- **TASK INSTRUCTIONS**: In your reply, repeat the full listing exactly and leave each picture out.

- **COLLECTED MATERIAL**:
····················

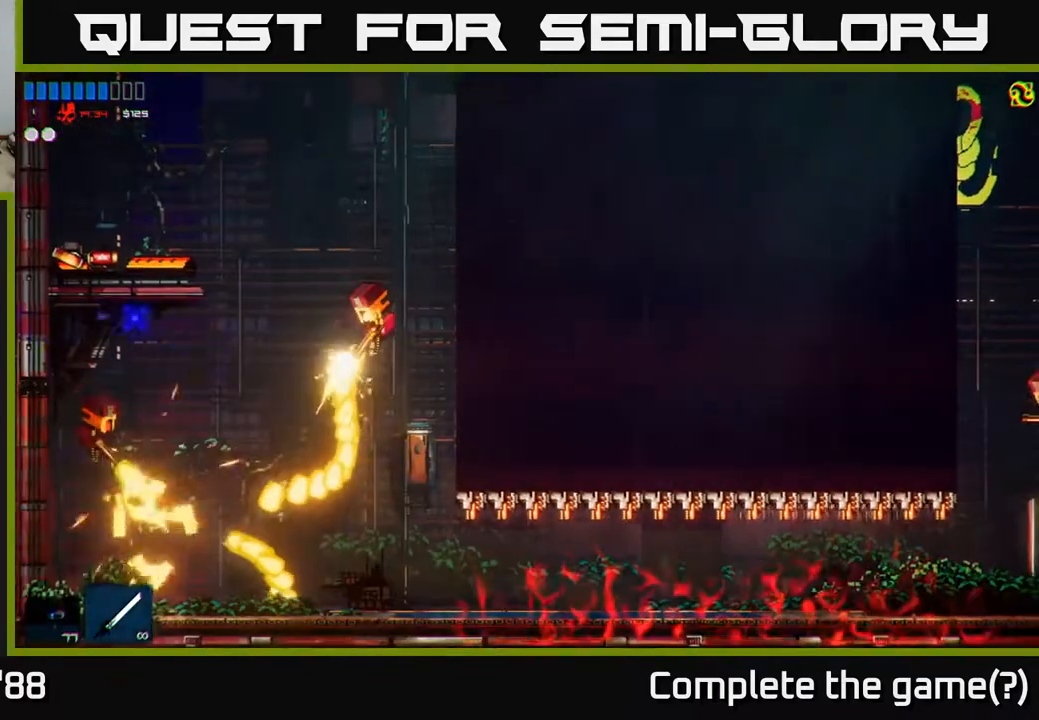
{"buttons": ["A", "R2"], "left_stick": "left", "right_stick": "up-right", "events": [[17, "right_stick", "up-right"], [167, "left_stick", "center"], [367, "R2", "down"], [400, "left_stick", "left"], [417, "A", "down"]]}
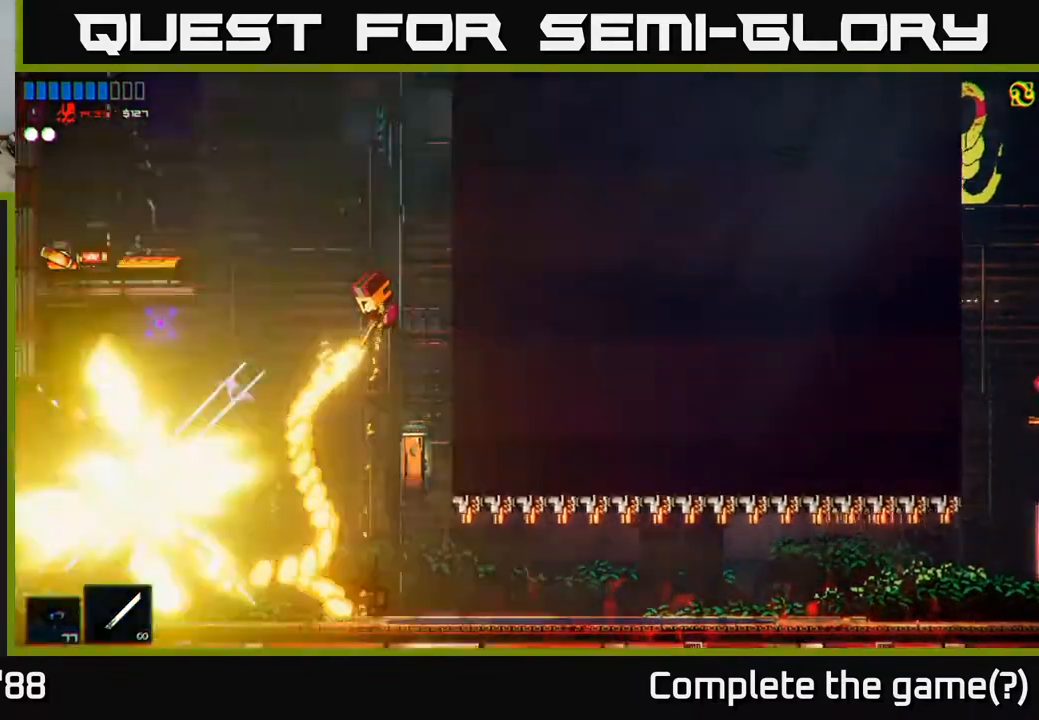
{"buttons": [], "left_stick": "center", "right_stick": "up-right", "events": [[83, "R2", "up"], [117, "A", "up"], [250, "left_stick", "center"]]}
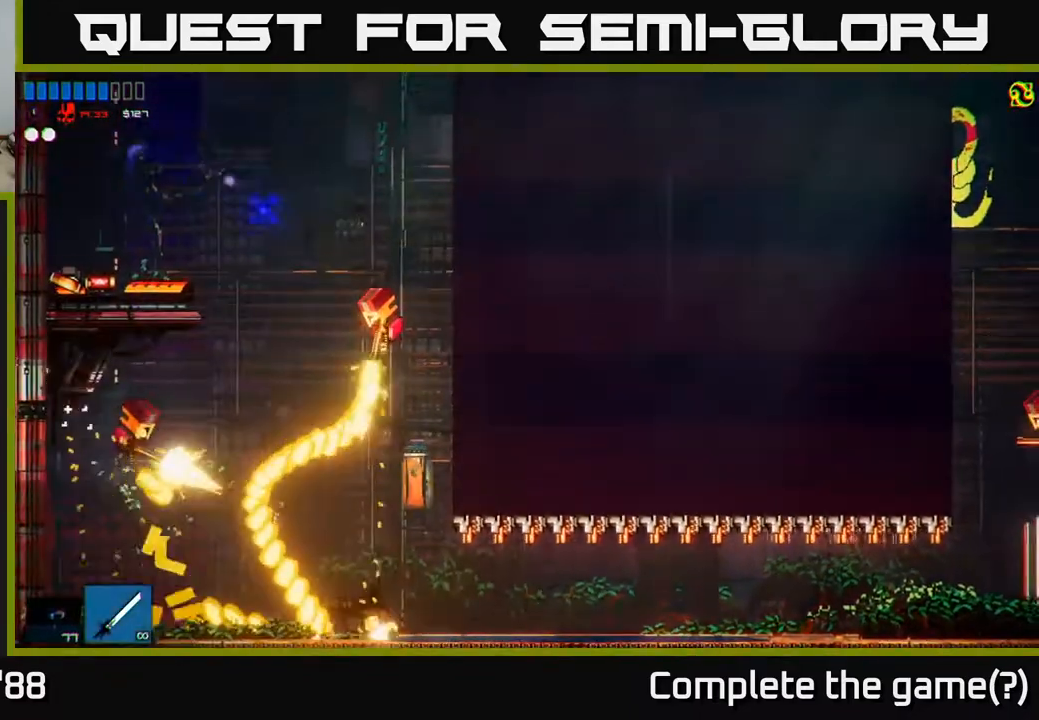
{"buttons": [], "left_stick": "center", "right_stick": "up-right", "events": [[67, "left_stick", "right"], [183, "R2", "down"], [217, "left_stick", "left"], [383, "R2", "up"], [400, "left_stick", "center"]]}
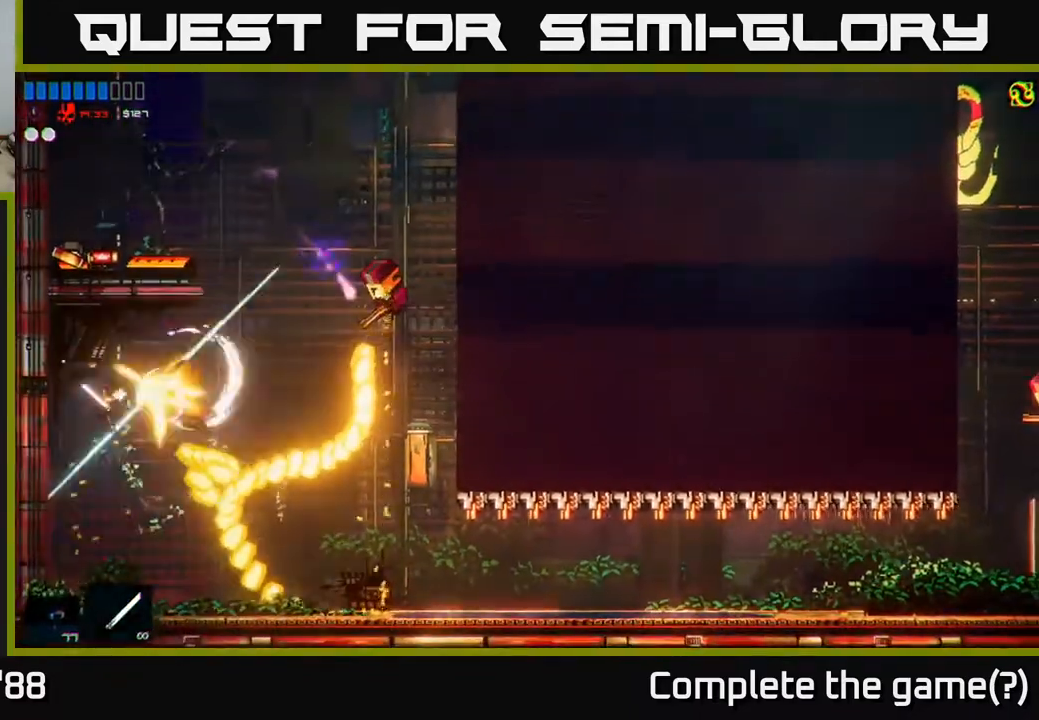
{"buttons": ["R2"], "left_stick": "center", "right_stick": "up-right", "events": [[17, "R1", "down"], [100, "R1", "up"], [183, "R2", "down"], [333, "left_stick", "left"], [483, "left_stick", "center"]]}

····················

- **TASK ANSWER**:
{"buttons": ["A", "R2"], "left_stick": "left", "right_stick": "up-right", "events": [[17, "right_stick", "up-right"], [167, "left_stick", "center"], [367, "R2", "down"], [400, "left_stick", "left"], [417, "A", "down"]]}
{"buttons": [], "left_stick": "center", "right_stick": "up-right", "events": [[83, "R2", "up"], [117, "A", "up"], [250, "left_stick", "center"]]}
{"buttons": [], "left_stick": "center", "right_stick": "up-right", "events": [[67, "left_stick", "right"], [183, "R2", "down"], [217, "left_stick", "left"], [383, "R2", "up"], [400, "left_stick", "center"]]}
{"buttons": ["R2"], "left_stick": "center", "right_stick": "up-right", "events": [[17, "R1", "down"], [100, "R1", "up"], [183, "R2", "down"], [333, "left_stick", "left"], [483, "left_stick", "center"]]}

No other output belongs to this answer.